Start at the line that has "scientific name: Cypripedium acaule" and stop after the line that has "genus: Laurelia". Write those lines out again with "common name" changed to "everyday name" and nothing else different.
begin MATERIAL
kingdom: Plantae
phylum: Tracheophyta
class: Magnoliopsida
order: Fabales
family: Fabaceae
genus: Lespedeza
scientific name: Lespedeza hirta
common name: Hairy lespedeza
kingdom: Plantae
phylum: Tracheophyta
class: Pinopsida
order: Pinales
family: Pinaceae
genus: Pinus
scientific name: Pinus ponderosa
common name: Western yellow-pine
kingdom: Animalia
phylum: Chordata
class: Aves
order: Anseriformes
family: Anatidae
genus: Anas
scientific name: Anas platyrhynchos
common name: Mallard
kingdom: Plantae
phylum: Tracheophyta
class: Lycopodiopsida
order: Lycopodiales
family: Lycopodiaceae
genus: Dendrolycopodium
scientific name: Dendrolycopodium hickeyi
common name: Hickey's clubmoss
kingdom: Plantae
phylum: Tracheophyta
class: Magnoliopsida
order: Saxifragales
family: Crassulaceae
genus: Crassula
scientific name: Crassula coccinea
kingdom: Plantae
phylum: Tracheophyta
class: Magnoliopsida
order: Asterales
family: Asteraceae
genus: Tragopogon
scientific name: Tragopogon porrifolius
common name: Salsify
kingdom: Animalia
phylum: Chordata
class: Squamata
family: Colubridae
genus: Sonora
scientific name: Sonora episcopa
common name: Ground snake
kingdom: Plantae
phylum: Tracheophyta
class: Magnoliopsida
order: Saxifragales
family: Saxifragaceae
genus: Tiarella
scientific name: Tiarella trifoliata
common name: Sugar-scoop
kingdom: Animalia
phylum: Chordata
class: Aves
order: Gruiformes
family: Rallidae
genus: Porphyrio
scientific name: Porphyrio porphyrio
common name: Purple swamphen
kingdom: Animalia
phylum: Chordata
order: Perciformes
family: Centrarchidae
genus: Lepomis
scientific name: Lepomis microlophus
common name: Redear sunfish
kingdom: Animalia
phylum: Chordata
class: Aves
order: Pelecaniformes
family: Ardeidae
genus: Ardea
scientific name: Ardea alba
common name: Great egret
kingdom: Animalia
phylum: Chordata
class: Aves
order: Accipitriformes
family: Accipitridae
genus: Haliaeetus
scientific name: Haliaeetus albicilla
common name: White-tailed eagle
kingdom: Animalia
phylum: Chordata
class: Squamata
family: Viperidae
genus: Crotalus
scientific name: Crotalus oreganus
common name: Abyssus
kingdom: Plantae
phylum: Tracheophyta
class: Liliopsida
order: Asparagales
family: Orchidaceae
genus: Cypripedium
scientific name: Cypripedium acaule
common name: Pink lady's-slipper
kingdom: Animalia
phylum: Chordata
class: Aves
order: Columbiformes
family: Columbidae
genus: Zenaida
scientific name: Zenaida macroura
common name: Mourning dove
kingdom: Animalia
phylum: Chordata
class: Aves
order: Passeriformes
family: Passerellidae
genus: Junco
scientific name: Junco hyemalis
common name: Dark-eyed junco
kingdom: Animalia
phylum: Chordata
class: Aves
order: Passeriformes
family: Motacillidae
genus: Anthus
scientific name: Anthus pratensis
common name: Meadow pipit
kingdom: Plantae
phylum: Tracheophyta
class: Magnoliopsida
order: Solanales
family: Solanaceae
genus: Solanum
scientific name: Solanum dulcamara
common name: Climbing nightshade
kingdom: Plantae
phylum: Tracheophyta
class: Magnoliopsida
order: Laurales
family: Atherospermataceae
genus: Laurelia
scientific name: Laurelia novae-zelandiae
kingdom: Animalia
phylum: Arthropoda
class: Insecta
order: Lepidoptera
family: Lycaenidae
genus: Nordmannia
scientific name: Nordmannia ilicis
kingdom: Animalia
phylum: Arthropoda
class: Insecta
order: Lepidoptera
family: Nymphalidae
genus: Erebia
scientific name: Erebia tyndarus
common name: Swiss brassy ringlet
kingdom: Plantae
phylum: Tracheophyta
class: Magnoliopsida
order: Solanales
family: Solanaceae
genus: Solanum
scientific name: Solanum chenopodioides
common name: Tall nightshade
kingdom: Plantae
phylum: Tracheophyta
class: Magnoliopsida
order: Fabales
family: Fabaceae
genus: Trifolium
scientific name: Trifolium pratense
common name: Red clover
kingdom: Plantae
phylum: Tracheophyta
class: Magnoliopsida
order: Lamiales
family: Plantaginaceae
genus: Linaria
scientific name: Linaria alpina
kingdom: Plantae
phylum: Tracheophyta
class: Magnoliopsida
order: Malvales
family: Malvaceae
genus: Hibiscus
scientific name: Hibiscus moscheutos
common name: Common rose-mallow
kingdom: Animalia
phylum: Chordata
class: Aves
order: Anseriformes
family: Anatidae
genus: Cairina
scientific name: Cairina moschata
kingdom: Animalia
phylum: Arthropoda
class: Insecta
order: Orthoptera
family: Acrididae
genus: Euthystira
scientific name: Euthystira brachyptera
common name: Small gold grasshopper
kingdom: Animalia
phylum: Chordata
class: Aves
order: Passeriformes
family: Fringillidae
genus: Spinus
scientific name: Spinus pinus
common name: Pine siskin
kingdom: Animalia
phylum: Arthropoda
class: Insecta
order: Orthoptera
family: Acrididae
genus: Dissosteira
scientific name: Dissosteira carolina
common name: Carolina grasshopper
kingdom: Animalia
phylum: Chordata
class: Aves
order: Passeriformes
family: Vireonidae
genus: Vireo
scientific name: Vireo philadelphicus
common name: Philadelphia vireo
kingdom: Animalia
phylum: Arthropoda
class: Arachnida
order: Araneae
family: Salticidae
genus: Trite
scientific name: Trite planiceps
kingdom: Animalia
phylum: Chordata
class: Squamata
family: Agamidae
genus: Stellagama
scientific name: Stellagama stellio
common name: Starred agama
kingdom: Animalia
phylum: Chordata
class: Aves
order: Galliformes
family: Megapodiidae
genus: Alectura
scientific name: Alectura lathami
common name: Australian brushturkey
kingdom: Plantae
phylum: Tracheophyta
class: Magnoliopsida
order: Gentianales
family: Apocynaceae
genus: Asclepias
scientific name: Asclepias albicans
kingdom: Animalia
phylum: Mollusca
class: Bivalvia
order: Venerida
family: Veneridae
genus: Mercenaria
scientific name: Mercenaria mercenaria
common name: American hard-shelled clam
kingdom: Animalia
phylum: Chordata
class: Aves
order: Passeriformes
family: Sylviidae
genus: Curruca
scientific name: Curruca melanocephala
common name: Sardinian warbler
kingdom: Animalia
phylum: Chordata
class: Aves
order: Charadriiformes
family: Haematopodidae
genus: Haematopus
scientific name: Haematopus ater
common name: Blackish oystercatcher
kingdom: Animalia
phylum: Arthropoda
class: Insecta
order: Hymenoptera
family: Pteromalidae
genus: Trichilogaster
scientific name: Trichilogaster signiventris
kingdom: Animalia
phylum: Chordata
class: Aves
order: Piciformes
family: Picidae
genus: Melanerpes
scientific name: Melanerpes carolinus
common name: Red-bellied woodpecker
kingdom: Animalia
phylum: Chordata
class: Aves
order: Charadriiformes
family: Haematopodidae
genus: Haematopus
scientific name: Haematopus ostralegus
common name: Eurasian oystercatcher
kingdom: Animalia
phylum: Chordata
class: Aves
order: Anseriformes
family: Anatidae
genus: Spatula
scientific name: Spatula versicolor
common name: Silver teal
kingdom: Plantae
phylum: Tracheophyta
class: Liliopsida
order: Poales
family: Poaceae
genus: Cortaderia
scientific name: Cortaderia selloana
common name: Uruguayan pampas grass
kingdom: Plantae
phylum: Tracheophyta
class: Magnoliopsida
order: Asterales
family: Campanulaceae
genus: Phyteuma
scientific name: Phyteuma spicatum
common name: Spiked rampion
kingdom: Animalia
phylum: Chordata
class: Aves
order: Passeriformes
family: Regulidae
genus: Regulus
end MATERIAL
**EXERCISE ANSWER:**
scientific name: Cypripedium acaule
everyday name: Pink lady's-slipper
kingdom: Animalia
phylum: Chordata
class: Aves
order: Columbiformes
family: Columbidae
genus: Zenaida
scientific name: Zenaida macroura
everyday name: Mourning dove
kingdom: Animalia
phylum: Chordata
class: Aves
order: Passeriformes
family: Passerellidae
genus: Junco
scientific name: Junco hyemalis
everyday name: Dark-eyed junco
kingdom: Animalia
phylum: Chordata
class: Aves
order: Passeriformes
family: Motacillidae
genus: Anthus
scientific name: Anthus pratensis
everyday name: Meadow pipit
kingdom: Plantae
phylum: Tracheophyta
class: Magnoliopsida
order: Solanales
family: Solanaceae
genus: Solanum
scientific name: Solanum dulcamara
everyday name: Climbing nightshade
kingdom: Plantae
phylum: Tracheophyta
class: Magnoliopsida
order: Laurales
family: Atherospermataceae
genus: Laurelia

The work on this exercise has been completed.